Gli anni terminano sempre con l’idea che ci si possa lasciare alle spalle il prima e l’illusione che il dopo sarà diverso, che si cambieranno le cattive abitudini e si abbracceranno scelte più profittevoli. Prima che gennaio sia trascorso, tuttavia, di norma si è costretti ad ammettere d’essere ancora ben bene impastoiati in tutto ciò che si sarebbe voluto abbandonare; eppure, nonostante la prevedibile inanità della cosa, è impossibile non farsi contagiare dall’entusiasmo dei buoni propositi.
Almeno in questa fattispecie, del resto, la diagnosi è la parte più semplice: salvo essere del tutto inconsapevoli di sé e della propria condizione, non ci vuole chissà cosa per capire quel che dovrebbe essere scartato e quel che andrebbe, invece, accuratamente accudito. Il problema vero sorge allorché si deve chiamare a raccolta la risolutezza necessaria per dare seguito alle intenzioni, soprattutto a quelle più radicali, ché è quasi impossibile tenere fede a proponimenti d’una certa drasticità, senza che ciò comporti l’accarezzare qualcuno contropelo.
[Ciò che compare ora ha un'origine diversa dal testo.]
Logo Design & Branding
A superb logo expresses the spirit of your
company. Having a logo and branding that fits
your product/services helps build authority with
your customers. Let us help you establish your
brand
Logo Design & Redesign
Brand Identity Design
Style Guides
E, tuttavia, non si possono accomodare costantemente gli altri, né flettersi oltremodo per adattarsi ai bugigattoli sempre più angusti in cui s’aspettano di trovarci pronti, benevoli e grati come cagnolini scodinzolanti, come se questa situazione fosse già un privilegio.
Bisogna, a un certo punto, riappropriarsi della propria facoltà di dissentire, di dispiacere, di deludere, ché il rischio dell’essere sempre docili e prudenti è quello di finire per accontentare tutti, meno che se stessi.